┌──
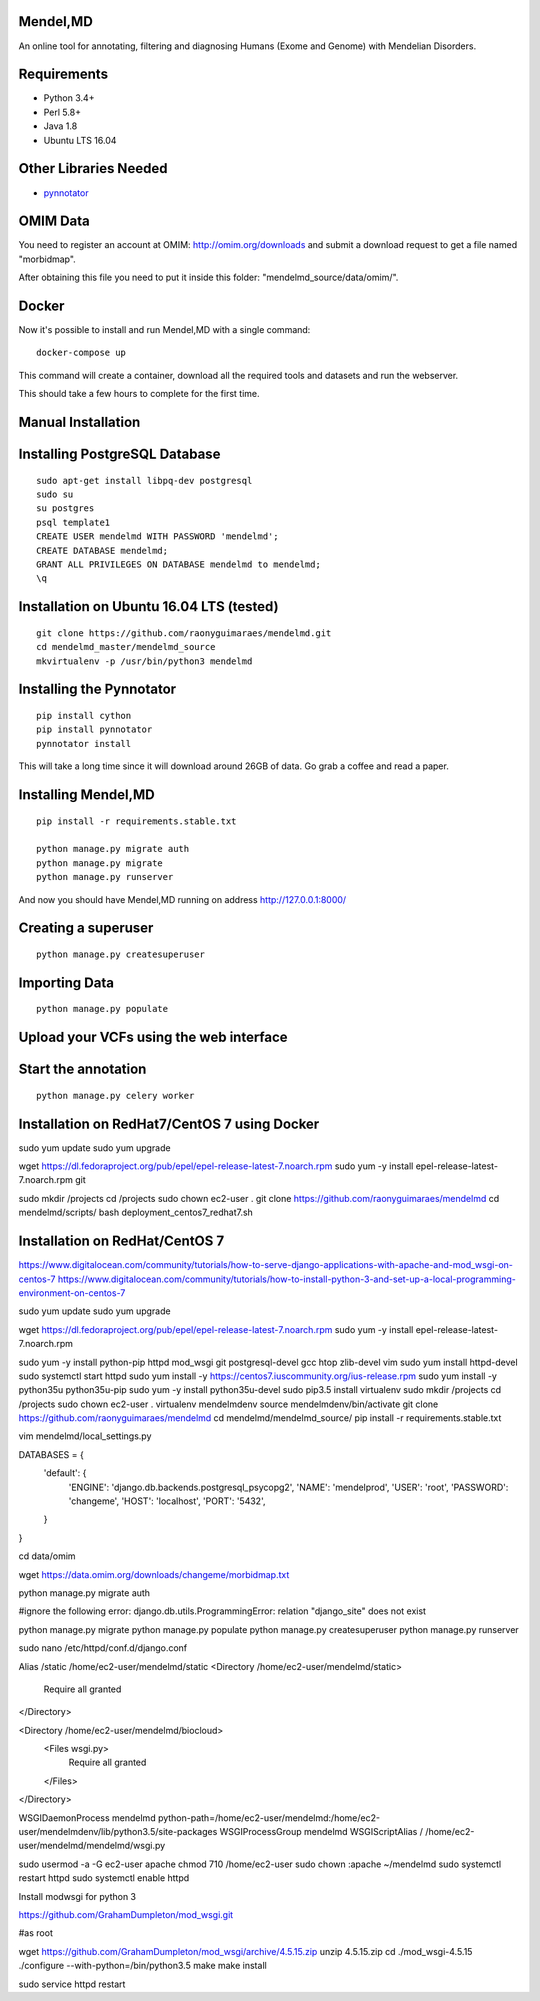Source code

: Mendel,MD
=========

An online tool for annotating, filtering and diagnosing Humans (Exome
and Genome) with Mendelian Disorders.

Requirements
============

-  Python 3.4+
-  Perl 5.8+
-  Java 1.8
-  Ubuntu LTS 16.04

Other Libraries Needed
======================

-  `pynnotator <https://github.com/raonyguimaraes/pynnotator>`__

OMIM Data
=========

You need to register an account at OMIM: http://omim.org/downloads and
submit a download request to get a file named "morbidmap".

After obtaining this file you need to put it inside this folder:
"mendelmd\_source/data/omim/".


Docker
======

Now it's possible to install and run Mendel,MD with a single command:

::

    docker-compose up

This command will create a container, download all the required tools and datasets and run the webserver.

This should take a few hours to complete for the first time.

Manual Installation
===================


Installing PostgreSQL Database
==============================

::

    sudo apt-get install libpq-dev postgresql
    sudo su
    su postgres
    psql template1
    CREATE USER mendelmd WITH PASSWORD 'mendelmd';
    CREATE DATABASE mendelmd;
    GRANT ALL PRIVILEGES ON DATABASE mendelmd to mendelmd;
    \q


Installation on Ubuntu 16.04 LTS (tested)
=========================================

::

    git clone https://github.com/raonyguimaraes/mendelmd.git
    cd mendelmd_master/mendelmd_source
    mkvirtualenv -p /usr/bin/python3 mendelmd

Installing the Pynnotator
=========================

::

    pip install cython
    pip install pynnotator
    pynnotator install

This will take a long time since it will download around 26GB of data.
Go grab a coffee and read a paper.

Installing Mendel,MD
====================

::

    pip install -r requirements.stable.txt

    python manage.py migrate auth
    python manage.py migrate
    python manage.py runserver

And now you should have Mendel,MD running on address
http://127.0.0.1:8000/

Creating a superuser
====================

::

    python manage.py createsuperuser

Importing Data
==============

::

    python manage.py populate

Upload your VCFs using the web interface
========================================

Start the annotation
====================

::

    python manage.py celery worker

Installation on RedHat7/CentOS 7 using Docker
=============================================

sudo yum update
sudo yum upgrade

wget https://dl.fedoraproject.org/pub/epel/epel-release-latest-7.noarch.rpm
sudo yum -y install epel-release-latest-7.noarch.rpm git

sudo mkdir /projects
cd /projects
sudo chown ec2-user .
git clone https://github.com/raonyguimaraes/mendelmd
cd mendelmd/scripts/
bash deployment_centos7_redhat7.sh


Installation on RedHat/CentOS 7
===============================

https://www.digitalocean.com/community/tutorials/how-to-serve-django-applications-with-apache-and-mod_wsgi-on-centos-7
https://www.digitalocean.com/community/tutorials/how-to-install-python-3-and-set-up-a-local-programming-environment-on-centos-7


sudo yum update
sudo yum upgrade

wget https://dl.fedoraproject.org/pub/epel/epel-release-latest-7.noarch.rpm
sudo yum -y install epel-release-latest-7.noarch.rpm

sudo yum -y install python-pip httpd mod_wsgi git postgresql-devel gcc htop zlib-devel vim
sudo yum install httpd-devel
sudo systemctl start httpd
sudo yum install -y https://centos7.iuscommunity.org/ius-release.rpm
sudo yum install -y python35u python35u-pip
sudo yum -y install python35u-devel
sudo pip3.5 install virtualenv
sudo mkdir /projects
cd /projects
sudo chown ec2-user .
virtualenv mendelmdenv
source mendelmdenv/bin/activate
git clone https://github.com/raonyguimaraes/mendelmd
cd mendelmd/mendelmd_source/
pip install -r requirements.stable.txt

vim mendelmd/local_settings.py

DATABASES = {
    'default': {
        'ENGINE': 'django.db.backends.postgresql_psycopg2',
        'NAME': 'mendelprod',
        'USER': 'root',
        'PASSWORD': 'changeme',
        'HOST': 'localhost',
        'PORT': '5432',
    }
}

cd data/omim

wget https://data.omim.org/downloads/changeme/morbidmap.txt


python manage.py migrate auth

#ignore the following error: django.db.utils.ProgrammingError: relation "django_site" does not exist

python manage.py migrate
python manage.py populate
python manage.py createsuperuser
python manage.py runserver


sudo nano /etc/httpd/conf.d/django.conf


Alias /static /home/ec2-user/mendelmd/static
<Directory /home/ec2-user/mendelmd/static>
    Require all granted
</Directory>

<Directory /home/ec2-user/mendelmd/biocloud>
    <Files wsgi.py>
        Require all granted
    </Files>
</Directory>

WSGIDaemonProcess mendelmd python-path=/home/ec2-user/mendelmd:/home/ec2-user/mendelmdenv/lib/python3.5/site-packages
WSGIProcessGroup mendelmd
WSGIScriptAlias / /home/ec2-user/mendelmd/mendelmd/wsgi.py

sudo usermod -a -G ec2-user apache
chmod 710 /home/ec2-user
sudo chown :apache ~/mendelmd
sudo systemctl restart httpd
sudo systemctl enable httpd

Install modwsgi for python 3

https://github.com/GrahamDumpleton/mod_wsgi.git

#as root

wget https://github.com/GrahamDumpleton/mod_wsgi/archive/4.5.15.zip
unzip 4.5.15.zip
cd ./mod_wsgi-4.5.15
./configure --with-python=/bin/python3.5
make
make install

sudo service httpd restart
└──
» **Requirement**
Each record must be repeated exactly, and no picture may be carried over.

» **Result of the exercise**
Source code

: Mendel,MD
=========

An online tool for annotating, filtering and diagnosing Humans (Exome
and Genome) with Mendelian Disorders.

Requirements
============

-  Python 3.4+
-  Perl 5.8+
-  Java 1.8
-  Ubuntu LTS 16.04

Other Libraries Needed
======================

-  `pynnotator <https://github.com/raonyguimaraes/pynnotator>`__

OMIM Data
=========

You need to register an account at OMIM: http://omim.org/downloads and
submit a download request to get a file named "morbidmap".

After obtaining this file you need to put it inside this folder:
"mendelmd\_source/data/omim/".


Docker
======

Now it's possible to install and run Mendel,MD with a single command:

::

    docker-compose up

This command will create a container, download all the required tools and datasets and run the webserver.

This should take a few hours to complete for the first time.

Manual Installation
===================


Installing PostgreSQL Database
==============================

::

    sudo apt-get install libpq-dev postgresql
    sudo su
    su postgres
    psql template1
    CREATE USER mendelmd WITH PASSWORD 'mendelmd';
    CREATE DATABASE mendelmd;
    GRANT ALL PRIVILEGES ON DATABASE mendelmd to mendelmd;
    \q


Installation on Ubuntu 16.04 LTS (tested)
=========================================

::

    git clone https://github.com/raonyguimaraes/mendelmd.git
    cd mendelmd_master/mendelmd_source
    mkvirtualenv -p /usr/bin/python3 mendelmd

Installing the Pynnotator
=========================

::

    pip install cython
    pip install pynnotator
    pynnotator install

This will take a long time since it will download around 26GB of data.
Go grab a coffee and read a paper.

Installing Mendel,MD
====================

::

    pip install -r requirements.stable.txt

    python manage.py migrate auth
    python manage.py migrate
    python manage.py runserver

And now you should have Mendel,MD running on address
http://127.0.0.1:8000/

Creating a superuser
====================

::

    python manage.py createsuperuser

Importing Data
==============

::

    python manage.py populate

Upload your VCFs using the web interface
========================================

Start the annotation
====================

::

    python manage.py celery worker

Installation on RedHat7/CentOS 7 using Docker
=============================================

sudo yum update
sudo yum upgrade

wget https://dl.fedoraproject.org/pub/epel/epel-release-latest-7.noarch.rpm
sudo yum -y install epel-release-latest-7.noarch.rpm git

sudo mkdir /projects
cd /projects
sudo chown ec2-user .
git clone https://github.com/raonyguimaraes/mendelmd
cd mendelmd/scripts/
bash deployment_centos7_redhat7.sh


Installation on RedHat/CentOS 7
===============================

https://www.digitalocean.com/community/tutorials/how-to-serve-django-applications-with-apache-and-mod_wsgi-on-centos-7
https://www.digitalocean.com/community/tutorials/how-to-install-python-3-and-set-up-a-local-programming-environment-on-centos-7


sudo yum update
sudo yum upgrade

wget https://dl.fedoraproject.org/pub/epel/epel-release-latest-7.noarch.rpm
sudo yum -y install epel-release-latest-7.noarch.rpm

sudo yum -y install python-pip httpd mod_wsgi git postgresql-devel gcc htop zlib-devel vim
sudo yum install httpd-devel
sudo systemctl start httpd
sudo yum install -y https://centos7.iuscommunity.org/ius-release.rpm
sudo yum install -y python35u python35u-pip
sudo yum -y install python35u-devel
sudo pip3.5 install virtualenv
sudo mkdir /projects
cd /projects
sudo chown ec2-user .
virtualenv mendelmdenv
source mendelmdenv/bin/activate
git clone https://github.com/raonyguimaraes/mendelmd
cd mendelmd/mendelmd_source/
pip install -r requirements.stable.txt

vim mendelmd/local_settings.py

DATABASES = {
    'default': {
        'ENGINE': 'django.db.backends.postgresql_psycopg2',
        'NAME': 'mendelprod',
        'USER': 'root',
        'PASSWORD': 'changeme',
        'HOST': 'localhost',
        'PORT': '5432',
    }
}

cd data/omim

wget https://data.omim.org/downloads/changeme/morbidmap.txt


python manage.py migrate auth

#ignore the following error: django.db.utils.ProgrammingError: relation "django_site" does not exist

python manage.py migrate
python manage.py populate
python manage.py createsuperuser
python manage.py runserver


sudo nano /etc/httpd/conf.d/django.conf


Alias /static /home/ec2-user/mendelmd/static
<Directory /home/ec2-user/mendelmd/static>
    Require all granted
</Directory>

<Directory /home/ec2-user/mendelmd/biocloud>
    <Files wsgi.py>
        Require all granted
    </Files>
</Directory>

WSGIDaemonProcess mendelmd python-path=/home/ec2-user/mendelmd:/home/ec2-user/mendelmdenv/lib/python3.5/site-packages
WSGIProcessGroup mendelmd
WSGIScriptAlias / /home/ec2-user/mendelmd/mendelmd/wsgi.py

sudo usermod -a -G ec2-user apache
chmod 710 /home/ec2-user
sudo chown :apache ~/mendelmd
sudo systemctl restart httpd
sudo systemctl enable httpd

Install modwsgi for python 3

https://github.com/GrahamDumpleton/mod_wsgi.git

#as root

wget https://github.com/GrahamDumpleton/mod_wsgi/archive/4.5.15.zip
unzip 4.5.15.zip
cd ./mod_wsgi-4.5.15
./configure --with-python=/bin/python3.5
make
make install

sudo service httpd restart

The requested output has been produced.